The buffalo had fallen into something of a heap, and it took their combined efforts to turn the huge carcass over. Then old Benson got out his clasp-knife, sharpened the blade upon the leather of his boot, and set to work, the boys assisting him as much as possible, which was not much, since the process was entirely new to them.

"That will be a load," said Joe, when they had the skin and a part of the head free. "How much do they weigh, Benson?"

"Close on to a hundred pounds."

"And how shall we carry that load?"

"We'll tie it up into something of a long bundle and take turns at toting it behind our saddles. Of course we won't be able to move along as fast as before, but that won't be necessary, now the captain has gone ahead to break the news."

The trail now led toward the river where Darry had almost lost his life by being hit with the drifting tree. The path was uncertain in spots, and they had to be careful for fear of getting into some boggy hole.

"What a splendid place for a ranch home!" suggested Darry. "Benson, I am surprised that there are so few cabins in this neighborhood."

There used to be quite a number through here, lad; but the Modoc and other Indians burnt them all down. I suppose new settlers will come in, now the Indians are behaving themselves."

"But are they behaving themselves?" questioned Joe.

"They are doing a good deal better than formerly, Joe. There is only one old chief in this neighborhood who seems to want to cause trouble."

"And who is that?"

"White Ox.

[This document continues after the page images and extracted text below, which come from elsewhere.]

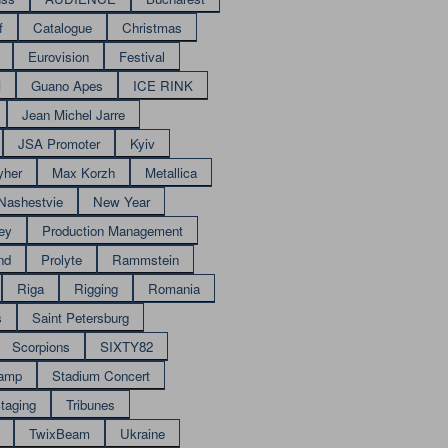
f
Catalogue
Christmas
Eurovision
Festival
M
Guano Apes
ICE RINK
Jean Michel Jarre
JSA Promoter
Kyiv
yher
Max Korzh
Metallica
Nashestvie
New Year
ey
Production Management
nd
Prolyte
Rammstein
Riga
Rigging
Romania
s
Saint Petersburg
Scorpions
SIXTY82
amp
Stadium Concert
taging
Tribunes
TwixBeam
Ukraine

He is some sort of a relative to Sitting Bull, so I've been told, and he won't give in that the white man is master of the situation. He has tried to get his warriors to rise against us several times, but so far he hasn't accomplished much."

"Where is White Ox now?"

"Over behind yonder mountain to the north. He is chief of a band that numbers between a hundred and a hundred and fifty people. He himself is one of the best Indian shots in the West."

"It's a pity they can't become citizens as well as other folks," remarked Darry.

"That's the whole trouble, lad. The United States didn't treat them right in the first place, and we are bound to suffer in consequence. But in the end the Injun will be wiped out completely."

As night came on, countless stars shone in the sky, making the trail fairly light. Old Benson rode in advance, with Darry next and Joe bringing up the rear.

Presently the old hunter drew rein, and motioned the others to do the same.

"Somebody ahead," he said in a low voice. "Four or five men on hossback. If I aint mistaken they're Injuns, too."

"Indians!" exclaimed Joe. "Do they come this way often?"

"No, lad. Fact is, they haven't any right over here, so close to the fort. It's against Colonel Fairfield's rules."

"Then what can they be doing here?"

"That's for us to find out."

Old Benson led the way to a side trail, and then into the shelter of a number of trees.

He quickly passed the pelt over to Darry.

"Both of you stay here until I get back," he said. "I'm going to find out what those redskins are up to."

"You won't be gone long, will you?" asked Joe.

"Don't expect to be gone over an hour at the most. If I aint back in two hours, make up your mind something has happened. Then you'll have to get back to the fort the best way you can," concluded the old scout.

A moment later the darkness of the night hid him from their view, and they were left alone in the bit of timberland.